-- Your instructions --
Check the material that follows and say how many lines include the string "Right", giving the number alone.

-- Supplied data --
= Beginning of Section =
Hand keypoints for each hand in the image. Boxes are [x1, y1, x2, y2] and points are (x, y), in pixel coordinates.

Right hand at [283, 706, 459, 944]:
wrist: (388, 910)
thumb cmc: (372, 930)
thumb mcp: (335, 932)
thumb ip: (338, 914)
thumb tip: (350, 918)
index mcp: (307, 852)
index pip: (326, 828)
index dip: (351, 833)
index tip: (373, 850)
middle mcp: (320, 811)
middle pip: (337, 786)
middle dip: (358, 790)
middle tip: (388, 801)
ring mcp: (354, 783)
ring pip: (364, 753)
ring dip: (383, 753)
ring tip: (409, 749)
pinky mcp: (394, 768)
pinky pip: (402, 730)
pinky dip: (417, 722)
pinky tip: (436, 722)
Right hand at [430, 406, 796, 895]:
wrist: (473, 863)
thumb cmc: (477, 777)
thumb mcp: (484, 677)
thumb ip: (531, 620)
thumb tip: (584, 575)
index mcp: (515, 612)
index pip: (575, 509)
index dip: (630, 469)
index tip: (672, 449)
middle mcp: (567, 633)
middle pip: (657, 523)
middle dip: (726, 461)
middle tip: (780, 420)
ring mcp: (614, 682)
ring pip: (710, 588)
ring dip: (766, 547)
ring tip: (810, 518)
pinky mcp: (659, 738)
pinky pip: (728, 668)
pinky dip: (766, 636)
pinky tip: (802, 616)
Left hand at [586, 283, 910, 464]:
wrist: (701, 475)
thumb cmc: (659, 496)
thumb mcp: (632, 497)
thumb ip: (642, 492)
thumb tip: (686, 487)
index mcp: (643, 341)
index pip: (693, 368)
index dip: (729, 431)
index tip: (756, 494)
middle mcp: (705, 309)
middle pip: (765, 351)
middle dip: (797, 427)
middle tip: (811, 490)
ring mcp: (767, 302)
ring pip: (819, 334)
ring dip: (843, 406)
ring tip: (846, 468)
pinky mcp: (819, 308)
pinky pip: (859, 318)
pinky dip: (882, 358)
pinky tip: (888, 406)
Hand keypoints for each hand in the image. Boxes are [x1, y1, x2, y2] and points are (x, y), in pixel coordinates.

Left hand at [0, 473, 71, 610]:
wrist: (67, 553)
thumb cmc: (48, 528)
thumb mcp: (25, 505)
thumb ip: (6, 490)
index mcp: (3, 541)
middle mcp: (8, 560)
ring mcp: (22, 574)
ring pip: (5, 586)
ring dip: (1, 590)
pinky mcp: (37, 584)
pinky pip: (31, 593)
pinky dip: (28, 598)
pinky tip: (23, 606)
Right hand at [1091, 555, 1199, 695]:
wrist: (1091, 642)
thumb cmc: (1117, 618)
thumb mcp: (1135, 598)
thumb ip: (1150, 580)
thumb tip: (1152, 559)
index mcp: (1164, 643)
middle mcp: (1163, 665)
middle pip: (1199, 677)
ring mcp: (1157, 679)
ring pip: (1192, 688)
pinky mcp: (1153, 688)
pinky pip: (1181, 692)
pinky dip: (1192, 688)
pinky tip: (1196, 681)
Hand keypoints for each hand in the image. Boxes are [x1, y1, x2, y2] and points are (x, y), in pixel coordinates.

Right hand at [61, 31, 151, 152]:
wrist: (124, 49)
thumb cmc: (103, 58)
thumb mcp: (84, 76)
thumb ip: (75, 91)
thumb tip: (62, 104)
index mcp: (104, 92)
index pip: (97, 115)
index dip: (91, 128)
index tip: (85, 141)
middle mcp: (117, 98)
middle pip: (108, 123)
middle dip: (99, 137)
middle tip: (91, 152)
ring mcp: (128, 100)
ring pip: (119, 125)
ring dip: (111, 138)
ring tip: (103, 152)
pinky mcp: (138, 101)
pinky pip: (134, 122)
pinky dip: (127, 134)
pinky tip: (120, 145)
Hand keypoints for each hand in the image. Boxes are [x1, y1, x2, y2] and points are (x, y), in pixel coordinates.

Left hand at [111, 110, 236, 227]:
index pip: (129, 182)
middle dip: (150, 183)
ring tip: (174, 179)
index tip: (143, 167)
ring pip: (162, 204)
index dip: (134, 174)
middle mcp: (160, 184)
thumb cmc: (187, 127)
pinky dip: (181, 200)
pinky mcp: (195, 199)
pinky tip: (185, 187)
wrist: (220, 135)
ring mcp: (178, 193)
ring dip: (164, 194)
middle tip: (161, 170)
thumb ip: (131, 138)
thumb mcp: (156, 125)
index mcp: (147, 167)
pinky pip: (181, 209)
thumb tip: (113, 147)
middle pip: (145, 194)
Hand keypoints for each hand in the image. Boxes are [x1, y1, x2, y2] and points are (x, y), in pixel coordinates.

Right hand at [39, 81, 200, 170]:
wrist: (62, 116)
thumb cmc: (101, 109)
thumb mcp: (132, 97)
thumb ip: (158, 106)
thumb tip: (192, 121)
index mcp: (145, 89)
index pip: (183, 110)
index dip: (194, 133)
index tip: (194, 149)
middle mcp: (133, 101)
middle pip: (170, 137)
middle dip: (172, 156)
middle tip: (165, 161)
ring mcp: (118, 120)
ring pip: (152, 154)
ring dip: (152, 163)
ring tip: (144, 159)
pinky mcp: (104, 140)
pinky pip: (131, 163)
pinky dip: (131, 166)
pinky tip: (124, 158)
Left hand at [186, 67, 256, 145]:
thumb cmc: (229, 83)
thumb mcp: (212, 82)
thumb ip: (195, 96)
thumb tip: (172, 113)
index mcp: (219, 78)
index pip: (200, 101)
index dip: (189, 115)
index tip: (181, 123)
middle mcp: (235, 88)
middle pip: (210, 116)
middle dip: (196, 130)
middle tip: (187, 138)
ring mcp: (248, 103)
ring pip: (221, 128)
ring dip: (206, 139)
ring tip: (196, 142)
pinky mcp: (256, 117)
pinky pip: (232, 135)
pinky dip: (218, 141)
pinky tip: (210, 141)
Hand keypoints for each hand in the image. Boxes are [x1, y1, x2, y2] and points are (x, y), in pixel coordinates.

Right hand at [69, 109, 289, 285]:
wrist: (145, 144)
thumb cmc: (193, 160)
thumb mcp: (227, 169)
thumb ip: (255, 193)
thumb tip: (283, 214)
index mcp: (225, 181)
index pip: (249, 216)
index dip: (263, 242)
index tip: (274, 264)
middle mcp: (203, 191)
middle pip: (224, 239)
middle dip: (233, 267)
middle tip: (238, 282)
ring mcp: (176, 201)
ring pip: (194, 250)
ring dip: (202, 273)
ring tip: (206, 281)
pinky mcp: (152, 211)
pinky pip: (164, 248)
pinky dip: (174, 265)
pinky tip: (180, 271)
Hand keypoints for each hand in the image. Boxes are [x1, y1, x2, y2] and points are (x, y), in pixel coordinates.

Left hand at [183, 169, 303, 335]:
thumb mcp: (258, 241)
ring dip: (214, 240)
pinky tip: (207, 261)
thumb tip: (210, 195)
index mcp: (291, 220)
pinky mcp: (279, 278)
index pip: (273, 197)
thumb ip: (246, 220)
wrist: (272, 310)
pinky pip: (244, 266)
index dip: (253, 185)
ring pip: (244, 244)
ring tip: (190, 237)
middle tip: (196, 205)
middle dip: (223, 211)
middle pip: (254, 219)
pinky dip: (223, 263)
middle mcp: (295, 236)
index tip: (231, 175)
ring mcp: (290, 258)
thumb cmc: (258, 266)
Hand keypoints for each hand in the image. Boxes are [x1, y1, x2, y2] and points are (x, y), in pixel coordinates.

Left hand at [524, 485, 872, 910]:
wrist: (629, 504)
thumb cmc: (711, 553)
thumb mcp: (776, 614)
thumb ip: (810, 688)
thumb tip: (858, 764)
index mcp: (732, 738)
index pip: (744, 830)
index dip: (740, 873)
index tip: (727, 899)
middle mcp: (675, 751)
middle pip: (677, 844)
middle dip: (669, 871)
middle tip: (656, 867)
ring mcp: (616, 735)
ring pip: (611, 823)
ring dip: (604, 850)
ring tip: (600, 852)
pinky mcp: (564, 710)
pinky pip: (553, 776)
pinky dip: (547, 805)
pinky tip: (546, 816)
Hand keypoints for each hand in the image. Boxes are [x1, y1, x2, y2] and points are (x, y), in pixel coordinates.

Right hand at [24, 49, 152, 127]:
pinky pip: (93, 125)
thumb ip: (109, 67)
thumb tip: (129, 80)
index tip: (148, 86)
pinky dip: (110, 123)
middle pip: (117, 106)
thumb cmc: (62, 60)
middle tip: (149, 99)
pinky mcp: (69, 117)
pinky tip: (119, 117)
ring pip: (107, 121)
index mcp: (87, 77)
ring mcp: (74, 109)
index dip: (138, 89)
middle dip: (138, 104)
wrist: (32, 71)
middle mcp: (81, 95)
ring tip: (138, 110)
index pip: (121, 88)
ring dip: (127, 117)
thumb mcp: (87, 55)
= End of Section =
-- Reply to the task --
7